Yesterday, at a regular Sunday community gathering, I carried out a similar exercise during my current affairs session involving the same age groups — and it was the same heartbreaking story.
The blistering honesty about Merdeka Stadium, once the conscience that fed the Malaysian dream, is that she has been airbrushed from Malaysia’s annals.
Once, the soul and character of Malaysia and her sporting feats. Once, the scene of an outpouring of unbridled joy during the declaration of “Merdeka”.
Once, where people of all ages and races bonded in local and international sporting, youth, culture and religious events.
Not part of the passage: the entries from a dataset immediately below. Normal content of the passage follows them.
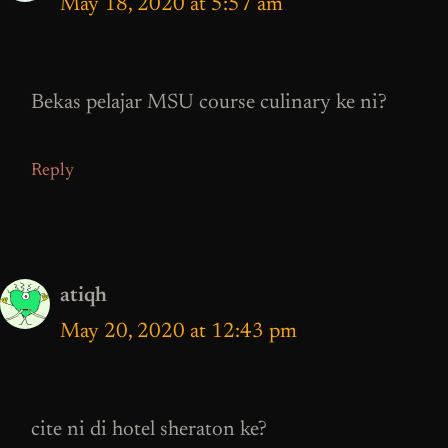
May 18, 2020 at 5:57 am
Bekas pelajar MSU course culinary ke ni?
Reply
atiqh
May 20, 2020 at 12:43 pm
cite ni di hotel sheraton ke?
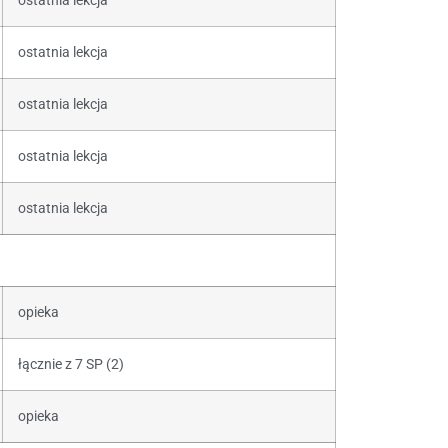
ostatnia lekcja
ostatnia lekcja
ostatnia lekcja
ostatnia lekcja
ostatnia lekcja
opieka
łącznie z 7 SP (2)
opieka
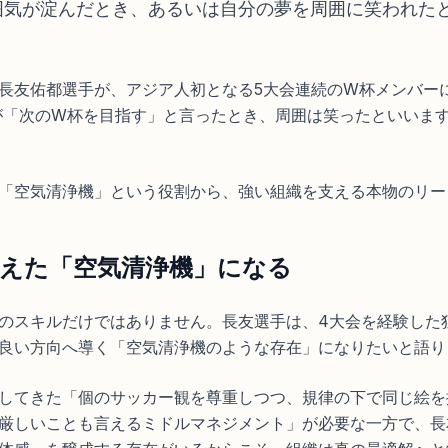
囲気が淀んだとき、あるいは自分の夢を周囲に笑われた
長友佑都選手が、アジア人初となる5大会連続のW杯メンバー
が「次のW杯を目指す」と言ったとき、周囲は笑ったといいま
「空気清浄機」という役割から、強い組織を支える本物のリー
を超えた「空気清浄機」になる
のスキルだけではありません。長友選手は、4大会を経験した
良い方向へ導く「空気清浄機のような存在」になりたいと語り
してきた「個のサッカー観を尊重しつつ、規律の下で同じ絵を
厳しいことも言えるミドルマネジメント」が必要な一方で、長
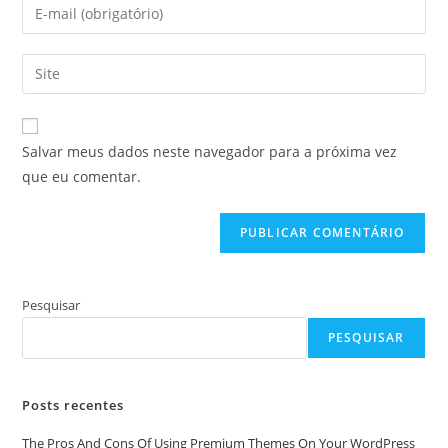
Digite
ou
seu
nome
endereço
Digite
de
de
o
usuário
e-
URL
para
mail
do
comentar
Salvar meus dados neste navegador para a próxima vez
para
seu
que eu comentar.
comentar
site
(opcional)
Pesquisar
PESQUISAR
Posts recentes
The Pros And Cons Of Using Premium Themes On Your WordPress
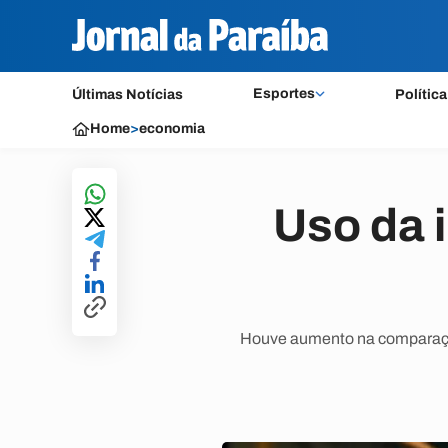
Esportes
Últimas Notícias
Política
Home
>
economia
Uso da i
Houve aumento na comparação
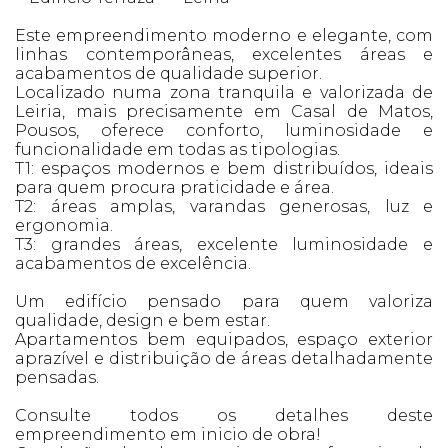
Este empreendimento moderno e elegante, com
linhas contemporâneas, excelentes áreas e
acabamentos de qualidade superior.
Localizado numa zona tranquila e valorizada de
Leiria, mais precisamente em Casal de Matos,
Pousos, oferece conforto, luminosidade e
funcionalidade em todas as tipologias.
T1: espaços modernos e bem distribuídos, ideais
para quem procura praticidade e área.
T2: áreas amplas, varandas generosas, luz e
ergonomia.
T3: grandes áreas, excelente luminosidade e
acabamentos de excelência.
Um edifício pensado para quem valoriza
qualidade, design e bem estar.
Apartamentos bem equipados, espaço exterior
aprazível e distribuição de áreas detalhadamente
pensadas.
Consulte todos os detalhes deste
empreendimento em inicio de obra!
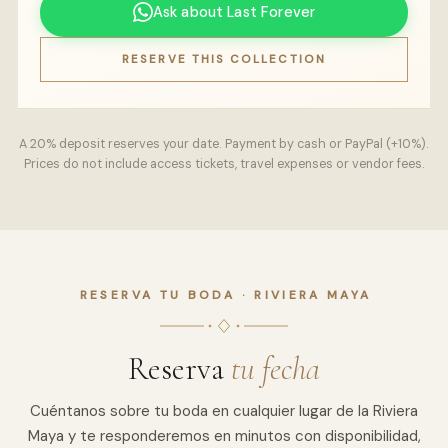
Ask about Last Forever
RESERVE THIS COLLECTION
A 20% deposit reserves your date. Payment by cash or PayPal (+10%).
Prices do not include access tickets, travel expenses or vendor fees.
RESERVA TU BODA · RIVIERA MAYA
Reserva
tu fecha
Cuéntanos sobre tu boda en cualquier lugar de la Riviera
Maya y te responderemos en minutos con disponibilidad,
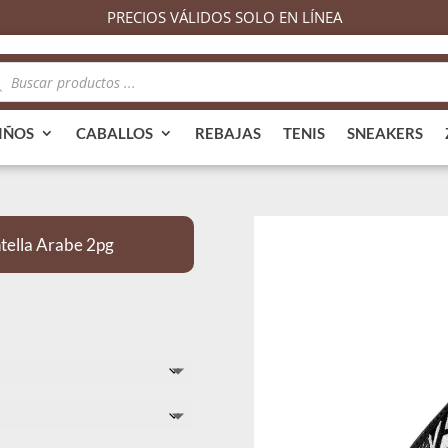
PRECIOS VÁLIDOS SOLO EN LÍNEA
queda
ductos
IÑOS
CABALLOS
REBAJAS
TENIS
SNEAKERS
tella Arabe 2pg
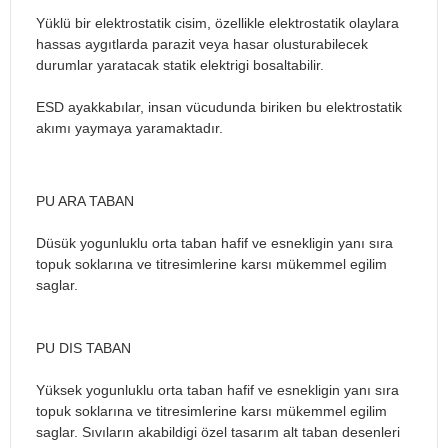
Yüklü bir elektrostatik cisim, özellikle elektrostatik olaylara
hassas aygıtlarda parazit veya hasar olusturabilecek
durumlar yaratacak statik elektrigi bosaltabilir.
ESD ayakkabılar, insan vücudunda biriken bu elektrostatik
akımı yaymaya yaramaktadır.
PU ARA TABAN
Düsük yogunluklu orta taban hafif ve esnekligin yanı sıra
topuk soklarına ve titresimlerine karsı mükemmel egilim
saglar.
PU DIS TABAN
Yüksek yogunluklu orta taban hafif ve esnekligin yanı sıra
topuk soklarına ve titresimlerine karsı mükemmel egilim
saglar. Sıvıların akabildigi özel tasarım alt taban desenleri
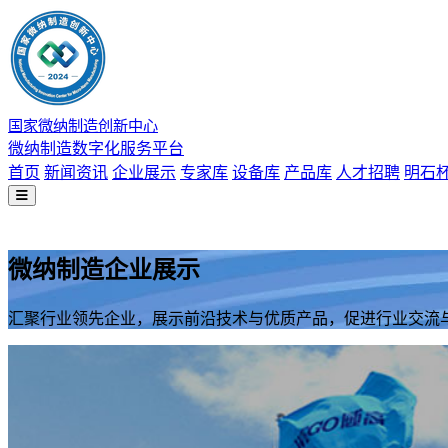
国家微纳制造创新中心
微纳制造数字化服务平台
首页
新闻资讯
企业展示
专家库
设备库
产品库
人才招聘
明石
微纳制造企业展示
汇聚行业领先企业，展示前沿技术与优质产品，促进行业交流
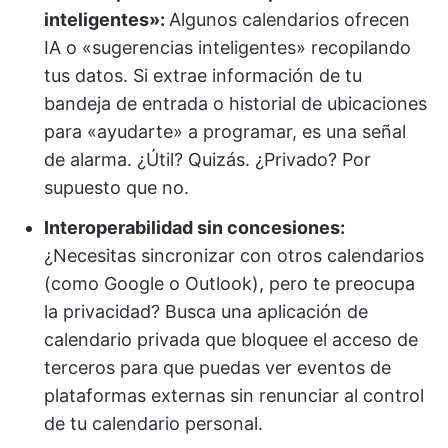
inteligentes»:
Algunos calendarios ofrecen
IA o «sugerencias inteligentes» recopilando
tus datos. Si extrae información de tu
bandeja de entrada o historial de ubicaciones
para «ayudarte» a programar, es una señal
de alarma. ¿Útil? Quizás. ¿Privado? Por
supuesto que no.
Interoperabilidad sin concesiones:
¿Necesitas sincronizar con otros calendarios
(como Google o Outlook), pero te preocupa
la privacidad? Busca una aplicación de
calendario privada que bloquee el acceso de
terceros para que puedas ver eventos de
plataformas externas sin renunciar al control
de tu calendario personal.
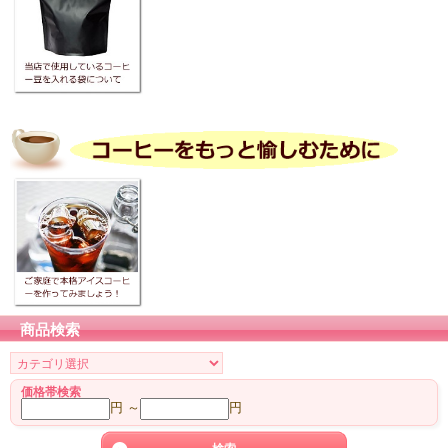
商品検索
価格帯検索
円 ～
円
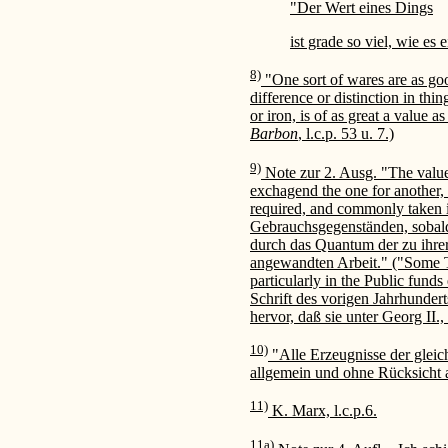
"Der Wert eines Dings
ist grade so viel, wie es 
8)
"One sort of wares are as goo
difference or distinction in th
or iron, is of as great a value 
Barbon
, l.c.p. 53 u. 7.)
9)
Note zur 2. Ausg. "The value 
exchagend the one for another, 
required, and commonly taken 
Gebrauchsgegenständen, sobald
durch das Quantum der zu ihre
angewandten Arbeit." ("Some T
particularly in the Public fun
Schrift des vorigen Jahrhundert
hervor, daß sie unter Georg II.
10)
"Alle Erzeugnisse der gleich
allgemein und ohne Rücksicht 
11)
K. Marx, l.c.p.6.
11a)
Once, where Malaysians threw off the straitjacket of pessimism and attained a cloak of adventure.
If Merdeka Stadium had tremendous depth, diversity and appeal, why is she being sidelined as a venue for Malaysians to gain some pace and quintessentially Malaysian gusto?
When tens of thousands, their spirits soaring, filled the stadium to hear Tunku — our first Prime Minister — proclaim “Merdeka”, it was the start of Merdeka Stadium’s national duty to help build more pride, self-esteem and a sense of belonging among Malaysians.
That she did — in style. Merdeka Stadium promoted the virtues of sports and family units by bringing the rakyat together through activities, achievement and integration.
She became an instrument of understanding among people. She became a formidable vehicle for the education about the world at large. She instilled in children and young people values such as respect and tolerance.
It enabled a fledgling nation like ours to share the international sporting stage with bigger and more developed nations in a way that few institutions could.
Merdeka Stadium was the brainchild of Tunku, who had in his speech at the opening ceremony, said: “I have great hope that the stadium will be the meeting place for sportsmen throughout the world. Through sports, we hope to promote peace and happiness and goodwill in this world.”
A national stadium had already been the dream of the sports-loving Tunku as early as 1951, though the idea was not mooted until 1953.
When Tunku laid the foundation stone in 1957, at the site of Coronation Park (earlier known as People’s Park) where every sports-loving person gathered, he said:
“Every sportsman has been clamouring for it and the demand was so great that I plucked up sufficient courage to pose a question at the meeting of the Federal Legislative Council on March 18, 1953. My question was greeted with derisive laughter from all over the House.”
His detractors, mainly British administrators, believed that it was a waste of public funds. They were to be proven sorely wrong later.
Tunku’s critics never foresaw the powerful brand that Merdeka Stadium was to become.
Merdeka Stadium continued that people’s tradition and almost everything involving the rakyat was held there.
She stirred the nation, motivated and unified the people. She was the model to effect desirable change, the best love story on the land — a romance between the nation and a bastion of a nation’s accomplishments.
It was where the stirring sight of the best kind of Malaysian hero — the unheralded kind — whose unpredictable skills emerged.
It was where the first Malay Mail Big Walk, or warmly known as the Biggie on Feb 21, 1960 involving 2,864 participants was flagged off by Tunku.
If Sri Shanmuganathan and his boys shimmered by finishing fourth at the Hockey World Cup — our best-ever placing in the tournament — it was also in 1975 that the world spotlight shone on Merdeka Stadium when boxing great Muhammad Ali fought Joe Bugner. It was where Michael Jackson performed.
Clearly, many Malaysians, most of whom were born post-Merdeka, especially those who had not grown up in Kuala Lumpur or who were totally disinterested in sports, are totally unconcerned about the stadium.
If Merdeka Stadium was once the centrepiece of unifying force, one wonders why the authorities now don’t see its obvious value to the nation.
Why haven’t we been able to imprint Merdeka Stadium in the minds of Malaysians as the site of Merdeka, Merdeka, Merdeka?